The United Kingdom contributed 12 billion pounds a year to European coffers and received much more from Europe. 47% of British exports go to the EU and 58% of their imports come from that region. The investment and commercial ties, if we discount the United States and Canada, move largely towards the region from which the country want to separate.

Germany and France are its most prominent partners in trade, while investments lead Switzerland and Norway. The EU contributes 5% of the British GDP and half of its commercial exchange takes place with two heavyweights: France and Germany, not inclined to accept British whims.

The common denominator among European leaders who have proclaimed the need to leave the EU is that they are not willing to share their wealth for the common good and give preference to their local interests, as if they were tribes, in a world each time more globalized in which the long lights should be on permanently.
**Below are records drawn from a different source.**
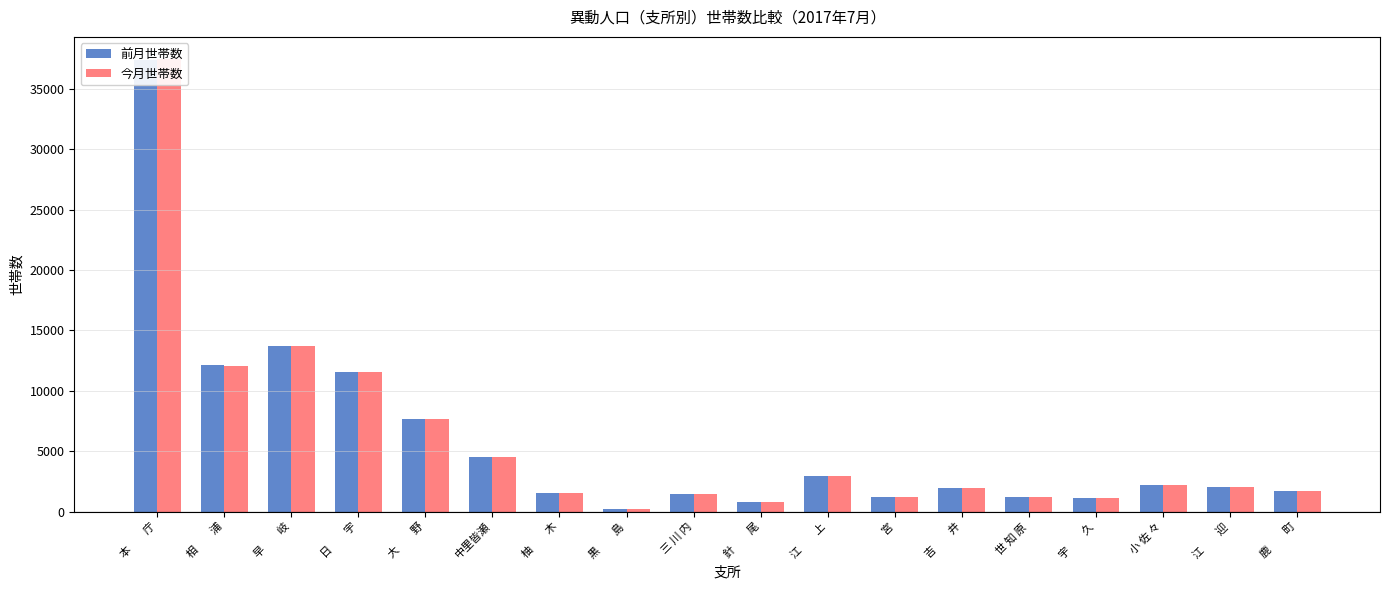

Between 針　　尾 and 宇　　久, which series saw the biggest shift?

前月世帯数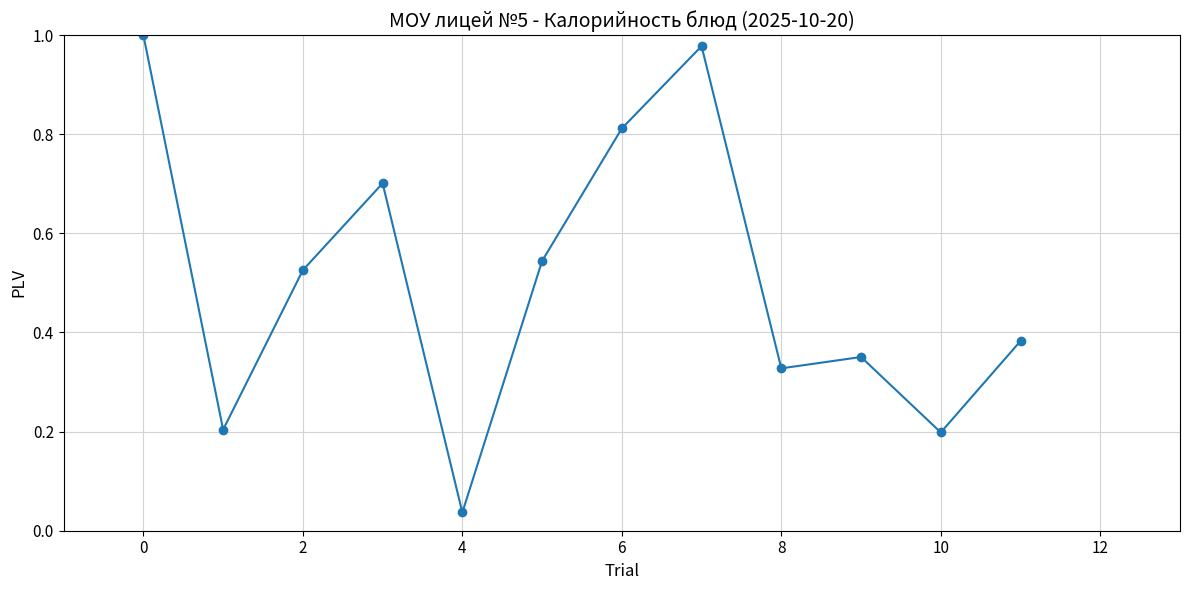

How many interior local peaks (higher than both neighbors) does the data have?

3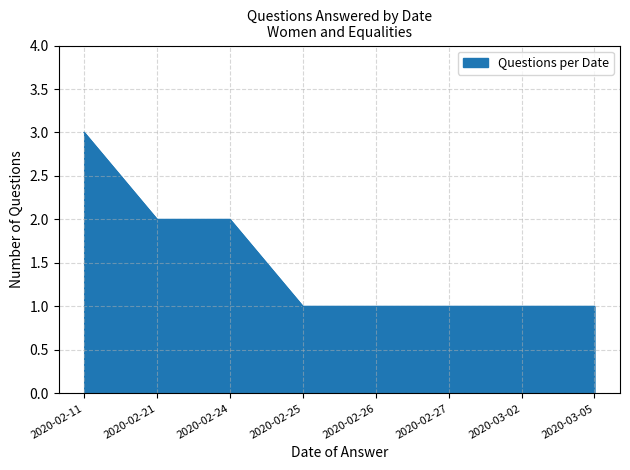

What is the sum of the values at 2020-03-02 and 2020-02-26?

2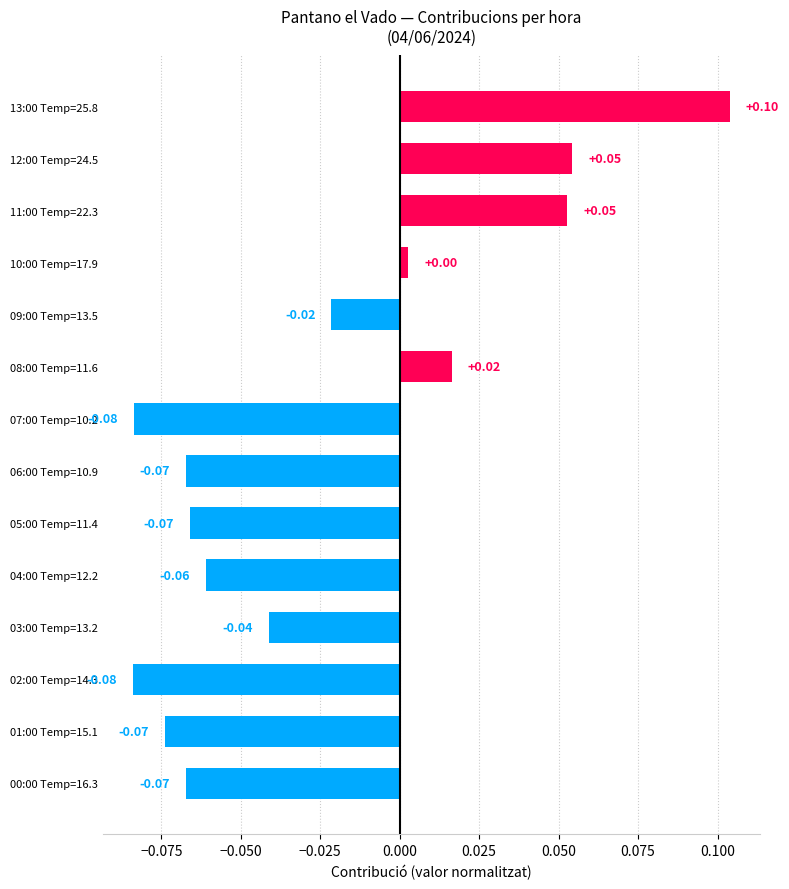

Which has a higher value, 12:00 Temp=24.5 or 13:00 Temp=25.8?

13:00 Temp=25.8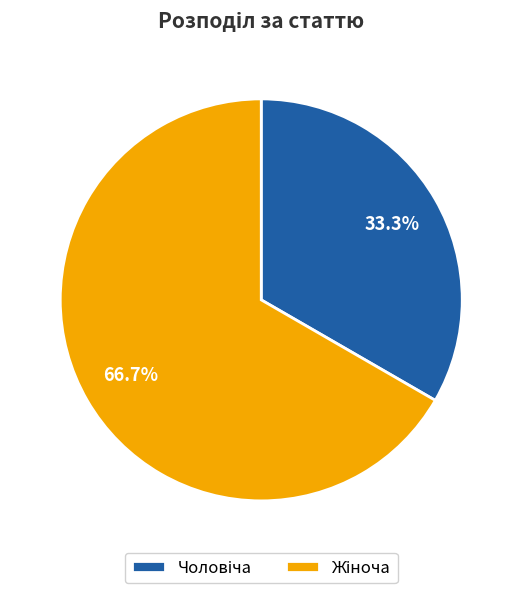

Is there a majority slice in this chart?

Yes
The EU is considered an important economic bloc on a world scale and will continue to be so after the departure of its ranks from the second largest economy in the world. In any case, the slap given by the United Kingdom to its partners has made them talk more about redefining, defending and preserving the integrating project to avoid disenchantment over the values ​​built up over decades.

The European Union must remain relevant in a world where other emerging economic forces are emerging in the fight for markets.